-- What the exercise asks --
Please copy out each line of the entries in which "Malaya" appears.

:: Material supplied

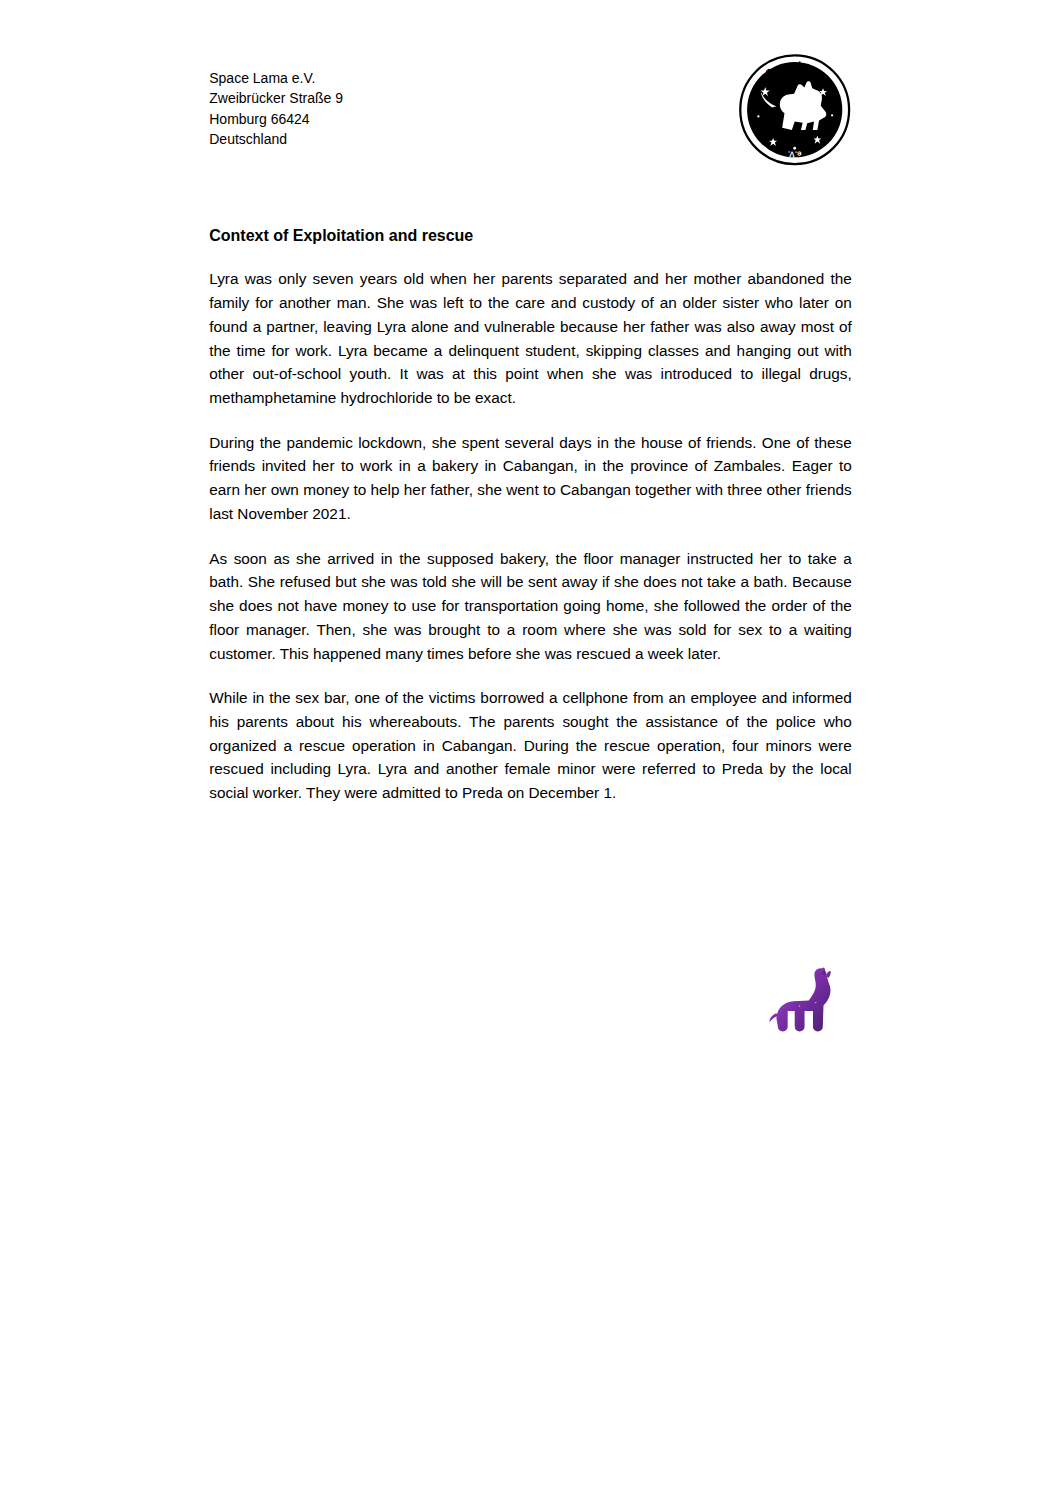Space Lama e.V. Zweibrücker Straße 9 Homburg 66424 Deutschland
Space Lama e.V.
Context of Exploitation and rescue
Lyra was only seven years old when her parents separated and her mother abandoned the family for another man. She was left to the care and custody of an older sister who later on found a partner, leaving Lyra alone and vulnerable because her father was also away most of the time for work. Lyra became a delinquent student, skipping classes and hanging out with other out-of-school youth. It was at this point when she was introduced to illegal drugs, methamphetamine hydrochloride to be exact.
During the pandemic lockdown, she spent several days in the house of friends. One of these friends invited her to work in a bakery in Cabangan, in the province of Zambales. Eager to earn her own money to help her father, she went to Cabangan together with three other friends last November 2021.
As soon as she arrived in the supposed bakery, the floor manager instructed her to take a bath. She refused but she was told she will be sent away if she does not take a bath. Because she does not have money to use for transportation going home, she followed the order of the floor manager. Then, she was brought to a room where she was sold for sex to a waiting customer. This happened many times before she was rescued a week later.
While in the sex bar, one of the victims borrowed a cellphone from an employee and informed his parents about his whereabouts. The parents sought the assistance of the police who organized a rescue operation in Cabangan. During the rescue operation, four minors were rescued including Lyra. Lyra and another female minor were referred to Preda by the local social worker. They were admitted to Preda on December 1.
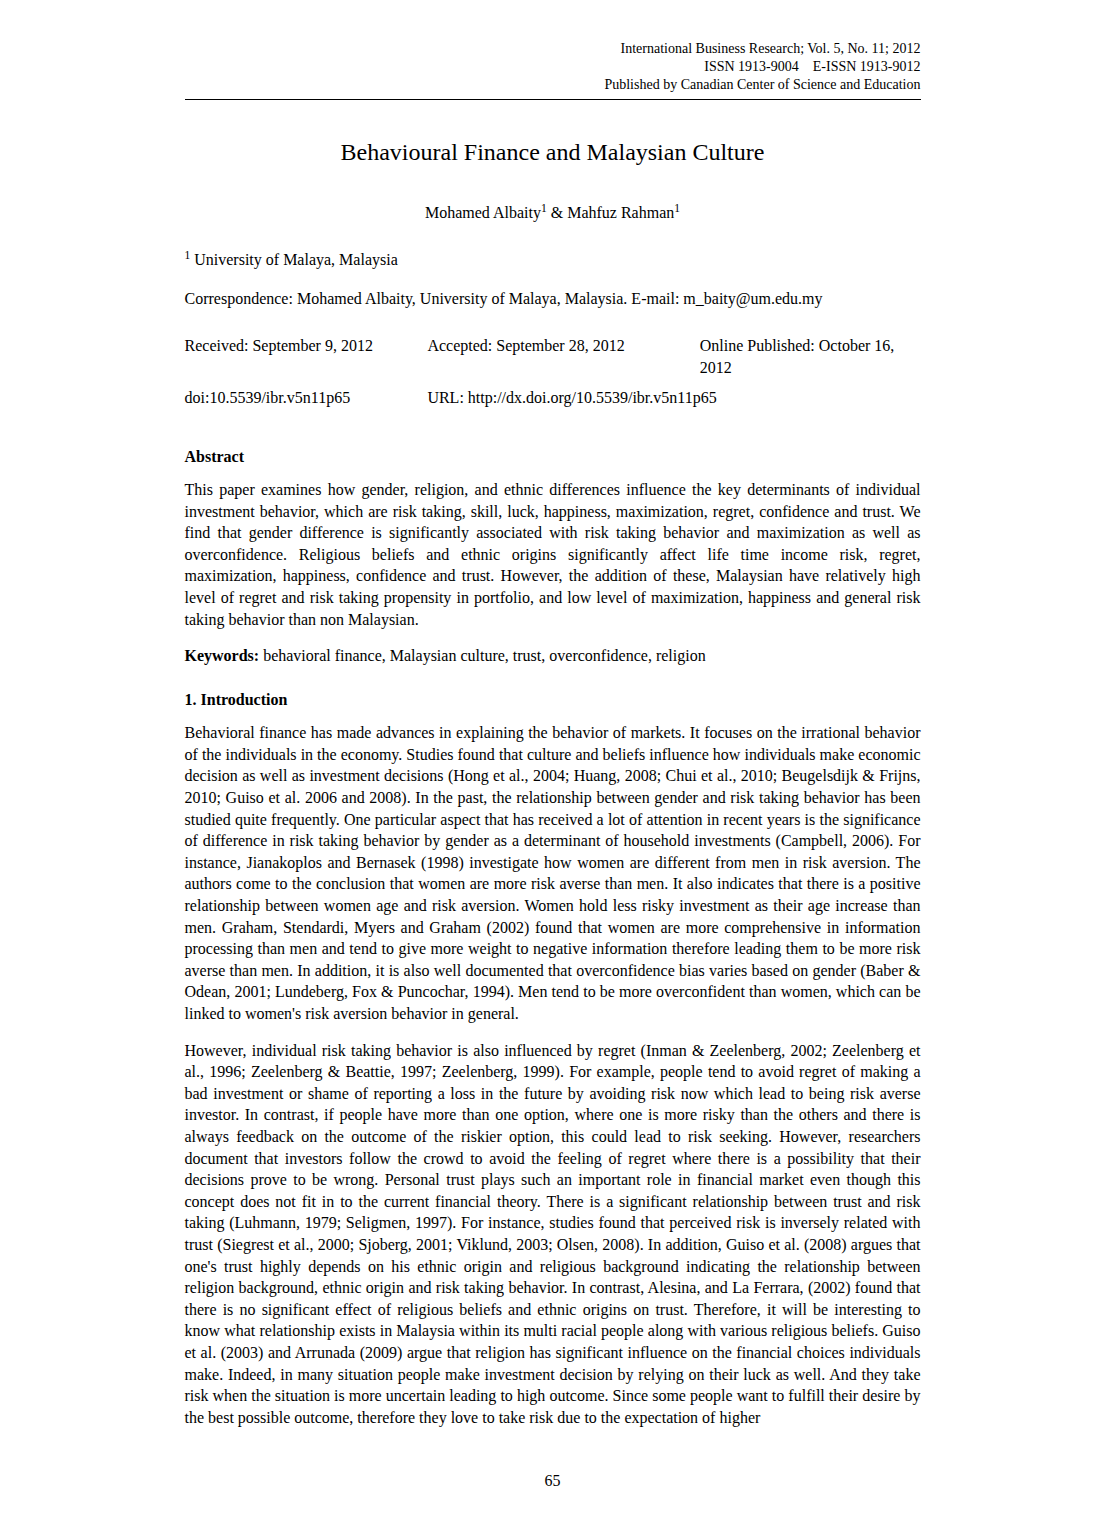International Business Research; Vol. 5, No. 11; 2012
ISSN 1913-9004 E-ISSN 1913-9012
Published by Canadian Center of Science and Education
Behavioural Finance and Malaysian Culture
Mohamed Albaity1 & Mahfuz Rahman1
1 University of Malaya, Malaysia
Correspondence: Mohamed Albaity, University of Malaya, Malaysia. E-mail: m_baity@um.edu.my
| Received: September 9, 2012 | Accepted: September 28, 2012 | Online Published: October 16, 2012 |
| doi:10.5539/ibr.v5n11p65 | URL: http://dx.doi.org/10.5539/ibr.v5n11p65 |
Abstract
This paper examines how gender, religion, and ethnic differences influence the key determinants of individual investment behavior, which are risk taking, skill, luck, happiness, maximization, regret, confidence and trust. We find that gender difference is significantly associated with risk taking behavior and maximization as well as overconfidence. Religious beliefs and ethnic origins significantly affect life time income risk, regret, maximization, happiness, confidence and trust. However, the addition of these, Malaysian have relatively high level of regret and risk taking propensity in portfolio, and low level of maximization, happiness and general risk taking behavior than non Malaysian.
Keywords: behavioral finance, Malaysian culture, trust, overconfidence, religion
1. Introduction
Behavioral finance has made advances in explaining the behavior of markets. It focuses on the irrational behavior of the individuals in the economy. Studies found that culture and beliefs influence how individuals make economic decision as well as investment decisions (Hong et al., 2004; Huang, 2008; Chui et al., 2010; Beugelsdijk & Frijns, 2010; Guiso et al. 2006 and 2008). In the past, the relationship between gender and risk taking behavior has been studied quite frequently. One particular aspect that has received a lot of attention in recent years is the significance of difference in risk taking behavior by gender as a determinant of household investments (Campbell, 2006). For instance, Jianakoplos and Bernasek (1998) investigate how women are different from men in risk aversion. The authors come to the conclusion that women are more risk averse than men. It also indicates that there is a positive relationship between women age and risk aversion. Women hold less risky investment as their age increase than men. Graham, Stendardi, Myers and Graham (2002) found that women are more comprehensive in information processing than men and tend to give more weight to negative information therefore leading them to be more risk averse than men. In addition, it is also well documented that overconfidence bias varies based on gender (Baber & Odean, 2001; Lundeberg, Fox & Puncochar, 1994). Men tend to be more overconfident than women, which can be linked to women's risk aversion behavior in general.
However, individual risk taking behavior is also influenced by regret (Inman & Zeelenberg, 2002; Zeelenberg et al., 1996; Zeelenberg & Beattie, 1997; Zeelenberg, 1999). For example, people tend to avoid regret of making a bad investment or shame of reporting a loss in the future by avoiding risk now which lead to being risk averse investor. In contrast, if people have more than one option, where one is more risky than the others and there is always feedback on the outcome of the riskier option, this could lead to risk seeking. However, researchers document that investors follow the crowd to avoid the feeling of regret where there is a possibility that their decisions prove to be wrong. Personal trust plays such an important role in financial market even though this concept does not fit in to the current financial theory. There is a significant relationship between trust and risk taking (Luhmann, 1979; Seligmen, 1997). For instance, studies found that perceived risk is inversely related with trust (Siegrest et al., 2000; Sjoberg, 2001; Viklund, 2003; Olsen, 2008). In addition, Guiso et al. (2008) argues that one's trust highly depends on his ethnic origin and religious background indicating the relationship between religion background, ethnic origin and risk taking behavior. In contrast, Alesina, and La Ferrara, (2002) found that there is no significant effect of religious beliefs and ethnic origins on trust. Therefore, it will be interesting to know what relationship exists in Malaysia within its multi racial people along with various religious beliefs. Guiso et al. (2003) and Arrunada (2009) argue that religion has significant influence on the financial choices individuals make. Indeed, in many situation people make investment decision by relying on their luck as well. And they take risk when the situation is more uncertain leading to high outcome. Since some people want to fulfill their desire by the best possible outcome, therefore they love to take risk due to the expectation of higher
65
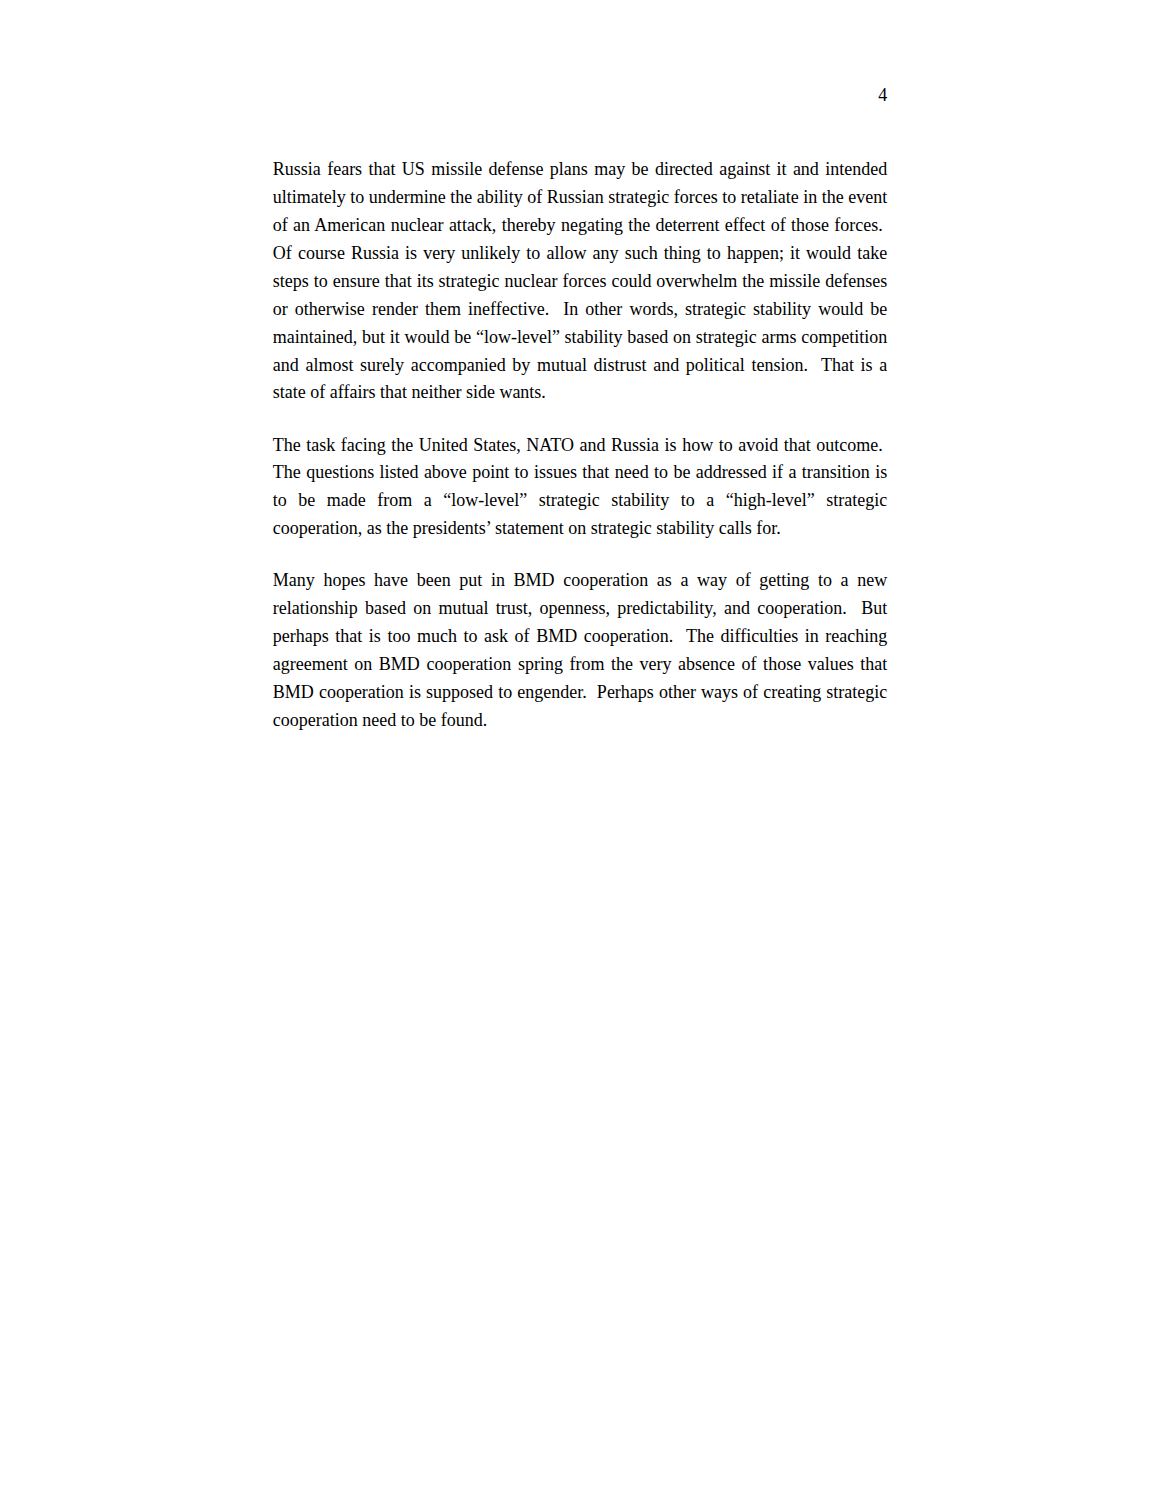4
Russia fears that US missile defense plans may be directed against it and intended ultimately to undermine the ability of Russian strategic forces to retaliate in the event of an American nuclear attack, thereby negating the deterrent effect of those forces. Of course Russia is very unlikely to allow any such thing to happen; it would take steps to ensure that its strategic nuclear forces could overwhelm the missile defenses or otherwise render them ineffective. In other words, strategic stability would be maintained, but it would be “low-level” stability based on strategic arms competition and almost surely accompanied by mutual distrust and political tension. That is a state of affairs that neither side wants.
The task facing the United States, NATO and Russia is how to avoid that outcome. The questions listed above point to issues that need to be addressed if a transition is to be made from a “low-level” strategic stability to a “high-level” strategic cooperation, as the presidents’ statement on strategic stability calls for.
Many hopes have been put in BMD cooperation as a way of getting to a new relationship based on mutual trust, openness, predictability, and cooperation. But perhaps that is too much to ask of BMD cooperation. The difficulties in reaching agreement on BMD cooperation spring from the very absence of those values that BMD cooperation is supposed to engender. Perhaps other ways of creating strategic cooperation need to be found.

::::

-- Written response --
1 University of Malaya, Malaysia
Correspondence: Mohamed Albaity, University of Malaya, Malaysia. E-mail: m_baity@um.edu.my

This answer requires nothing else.